### EXERCISE GOAL
Go line by line through the data and copy those with the word "notice".

### DATA UNDER STUDY
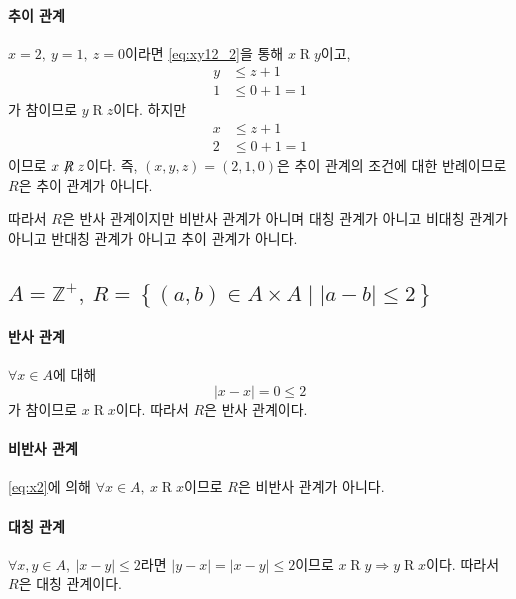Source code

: \documentclass{oblivoir}
\begin{document}
\paragraph{추이 관계}
$x = 2,\ y = 1,\ z = 0$이라면
\eqref{eq:xy12_2}을 통해 $x \mathrel R y$이고,
\begin{equation}
    \begin{aligned}
        y &\leq z + 1 \\
        1 &\leq 0 + 1 = 1
    \end{aligned}
\end{equation}
가 참이므로 $y \mathrel R z$이다.
하지만
\begin{equation}
    \begin{aligned}
        x &\leq z + 1 \\
        2 &\leq 0 + 1 = 1
    \end{aligned}
\end{equation}
이므로 $x \not \mathrel R z$이다.
즉, $(x,y,z) = (2,1,0)$은 추이 관계의 조건에 대한 반례이므로
$R$은 추이 관계가 아니다.

따라서 $R$은 반사 관계이지만 비반사 관계가 아니며
대칭 관계가 아니고 비대칭 관계가 아니고 반대칭 관계가 아니고
추이 관계가 아니다.

\subsection{$A = \mathbb Z^+,\ R = \left\{ (a,b) \in A \times A \mid |a-b| \leq 2 \right\}$}

\paragraph{반사 관계}
$\forall x \in A$에 대해
\begin{equation}\label{eq:x2}
    |x - x| = 0 \leq 2
\end{equation}
가 참이므로 $x \mathrel R x$이다.
따라서 $R$은 반사 관계이다.

\paragraph{비반사 관계}
\eqref{eq:x2}에 의해 $\forall x \in A,\ x \mathrel R x$이므로
$R$은 비반사 관계가 아니다.

\paragraph{대칭 관계}
$\forall x, y \in A,\ |x-y| \leq 2$라면 $|y-x| = |x - y| \leq 2$이므로
$x \mathrel R y \Rightarrow y \mathrel R x$이다.
따라서 $R$은 대칭 관계이다.
\end{document}
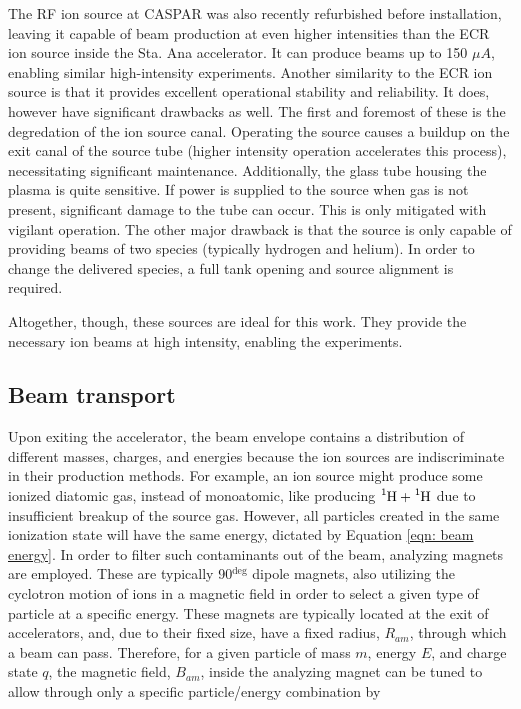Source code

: The RF ion source at CASPAR was also recently refurbished before installation, leaving it capable of beam production at even higher intensities than the ECR ion source inside the Sta. Ana accelerator. It can produce beams up to 150 $\mu A$, enabling similar high-intensity experiments. Another similarity to the ECR ion source is that it provides excellent operational stability and reliability. It does, however have significant drawbacks as well. The first and foremost of these is the degredation of the ion source canal. Operating the source causes a buildup on the exit canal of the source tube (higher intensity operation accelerates this process), necessitating significant maintenance. Additionally, the glass tube housing the plasma is quite sensitive. If power is supplied to the source when gas is not present, significant damage to the tube can occur. This is only mitigated with vigilant operation. The other major drawback is that the source is only capable of providing beams of two species (typically hydrogen and helium). In order to change the delivered species, a full tank opening and source alignment is required. 

Altogether, though, these sources are ideal for this work. They provide the necessary ion beams at high intensity, enabling the experiments. 




\subsection{Beam transport}
\label{sec: beamline}


Upon exiting the accelerator, the beam envelope contains a distribution of different masses, charges, and energies because the ion sources are indiscriminate in their production methods. For example, an ion source might produce some ionized diatomic gas, instead of monoatomic, like producing $\ce{^{1}H}+\ce{^{1}H}$ due to insufficient breakup of the source gas. However, all particles created in the same ionization state will have the same energy, dictated by Equation \ref{eqn: beam energy}. In order to filter such contaminants out of the beam, analyzing magnets are employed. These are typically 90$^{\deg}$ dipole magnets, also utilizing the cyclotron motion of ions in a magnetic field in order to select a given type of particle at a specific energy. These magnets are typically located at the exit of accelerators, and, due to their fixed size, have a fixed radius, $R_{am}$, through which a beam can pass. Therefore, for a given particle of mass $m$, energy $E$, and charge state $q$, the magnetic field, $B_{am}$, inside the analyzing magnet can be tuned to allow through only a specific particle/energy combination by

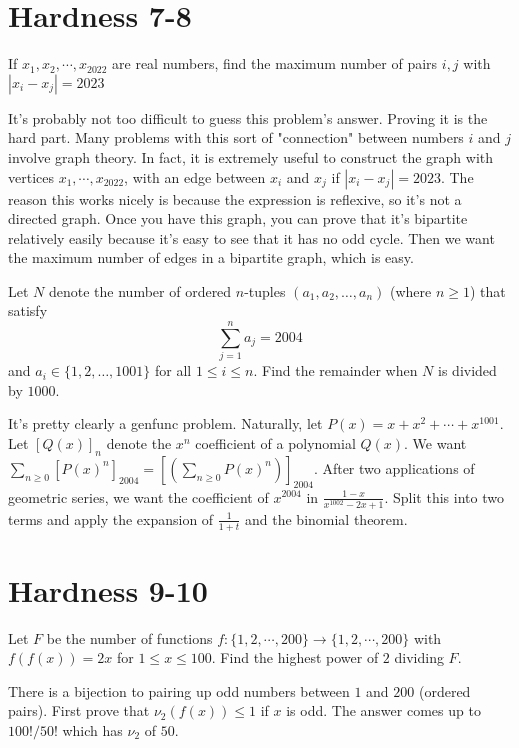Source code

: \documentclass[11pt]{scrartcl}
\begin{document}
\section{Hardness 7-8}
\begin{example}
  If $x_1, x_2, \cdots, x_{2022}$ are real numbers, find the maximum number of pairs $i,j$ with $|x_i-x_j|=2023$
\end{example}
\begin{soln}
  It's probably not too difficult to guess this problem's answer. Proving it is the hard part.
  Many problems with this sort of "connection" between numbers $i$ and $j$ involve graph theory.
  In fact, it is extremely useful to construct the graph with vertices $x_1, \cdots, x_{2022}$,
  with an edge between $x_i$ and $x_j$ if $|x_i-x_j|=2023$. The reason this works nicely is because the
  expression is reflexive, so it's not a directed graph. Once you have this graph, you can prove that
  it's bipartite relatively easily because it's easy to see that it has no odd cycle.
  Then we want the maximum number of edges in a bipartite graph, which is easy.
\end{soln}
\begin{example}
  Let $N$ denote the number of ordered $n$-tuples $(a_1, a_2, …, a_{n})$ (where $n \geq 1$) that satisfy
$$\sum_{j=1}^{n} a_j = 2004$$and $a_i \in \{1, 2, …, 1001\}$ for all $1 \leq i\leq n$. Find the remainder when $N$ is divided by $1000$.
\end{example}
\begin{soln}
  It's pretty clearly a genfunc problem. Naturally, let $P(x)=x+x^2+\cdots+x^{1001}$. Let $[Q(x)]_n$ denote the $x^n$ coefficient of a polynomial $Q(x)$. We want $\sum_{n\ge 0}[P(x)^n]_{2004}=\left[\left(\sum_{n\ge 0} P(x)^n\right)\right]_{2004}$. After two applications of geometric series, we want the coefficient of $x^{2004}$ in $\frac{1-x}{x^{1002}-2x+1}$. Split this into two terms and apply the expansion of $\frac{1}{1+t}$ and the binomial theorem.
\end{soln}
\newpage
\section{Hardness 9-10}
\begin{example}
  Let $F$ be the number of functions $f: \{1, 2, \cdots, 200 \} \rightarrow \{1, 2, \cdots, 200 \}$ with $f(f(x)) = 2x$ for $1\leq x \leq 100$. Find the highest power of $2$ dividing $F$.
\end{example}
\begin{soln}
  There is a bijection to pairing up odd numbers between $1$ and $200$ (ordered pairs). First prove that $\nu_2(f(x))\le 1$ if $x$ is odd.
  The answer comes up to $100!/50!$ which has $\nu_2$ of $50$.
\end{soln}
\end{document}
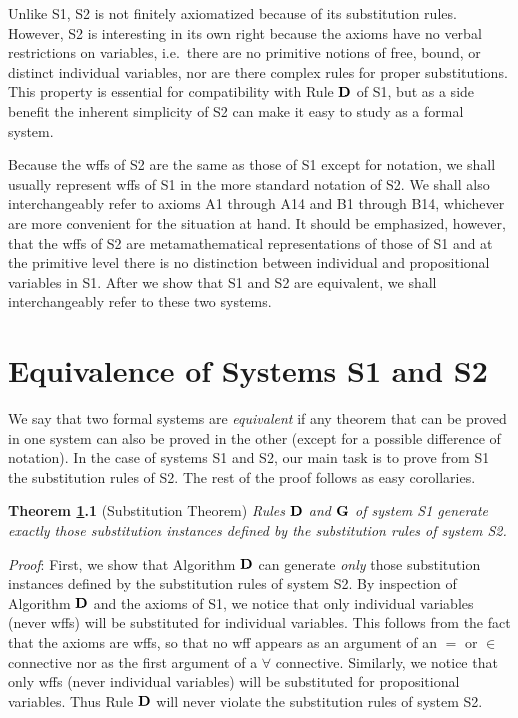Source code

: \documentclass[leqno]{article}
\begin{document}
     Unlike S1, S2 is not finitely axiomatized because of its substitution
rules.  However, S2 is interesting in its own right because the axioms have no
verbal restrictions on variables, i.e.\ there are no primitive notions of free,
bound, or distinct individual variables, nor are there complex rules for
proper substitutions.  This property is essential for compatibility with Rule
${\bf D}$ of S1, but as a side benefit the inherent simplicity of S2 can make
it easy to study as a formal system.

     Because the wffs of S2 are the same as those of S1 except for notation,
we shall usually represent wffs of S1 in the more standard notation of S2.
We shall also interchangeably refer to axioms A1 through A14 and B1 through
B14, whichever are more convenient for the situation at hand.  It should be
emphasized, however, that the wffs of S2 are metamathematical representations
of those of S1 and at the primitive level there is no distinction between
individual and propositional variables in S1.  After we show that S1 and S2
are equivalent, we shall interchangeably refer to these two systems.


\section{Equivalence of Systems S1 and S2}\label{equivs1s2}

     We say that two formal systems are {\em equivalent} if any theorem that
can be proved in one system can also be proved in the other (except for a
possible difference of notation).  In the case of systems S1 and S2, our main
task is to prove from S1 the substitution rules of S2.  The rest of the proof
follows as easy corollaries.


{\bf Theorem \ref{equivs1s2}.1} (Substitution Theorem) \hspace{.5em} {\em Rules ${\bf D}$
and ${\bf G}$ of system {\rm S1} generate exactly those substitution instances
defined by the substitution rules of system {\rm S2}.}

{\em Proof}: First, we show that Algorithm ${\bf D}$ can generate {\em only}
those substitution instances defined by the substitution rules of system S2.
By inspection of Algorithm ${\bf D}$ and the axioms of S1, we notice that only
individual variables (never wffs) will be substituted for individual
variables.  This follows from the fact that the axioms are wffs, so that no
wff appears as an argument of an $=$ or $\in $ connective nor as the first
argument of a $\forall$  connective.  Similarly, we notice that only wffs
(never individual variables) will be substituted for propositional variables.
Thus Rule ${\bf D}$ will never violate the substitution rules of system S2.
\end{document}
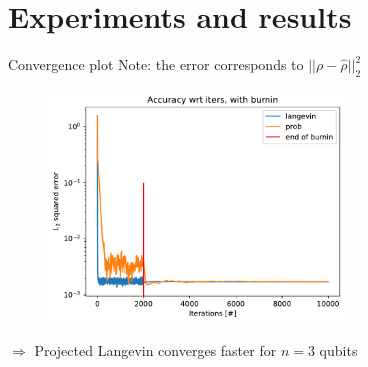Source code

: \documentclass{beamer}
\begin{document}
\section{Experiments and results}


\begin{frame}{Convergence plot}
Note: the error corresponds to $||\rho - \hat \rho||_2^2$
\begin{figure}[H]
        \centering
        \includegraphics[width=0.7\textwidth]{figures/experiments/baseline/iters_acc_comp_iters_no_avg-1.png}
    
\end{figure}
$\Longrightarrow$ Projected Langevin converges faster for $n=3$ qubits
\end{frame}
\end{document}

### SOLUTION FOR THIS EXERCISE
By inspection of Algorithm ${\bf D}$ and the axioms of S1, we notice that only
argument of a $\forall$  connective.  Similarly, we notice that only wffs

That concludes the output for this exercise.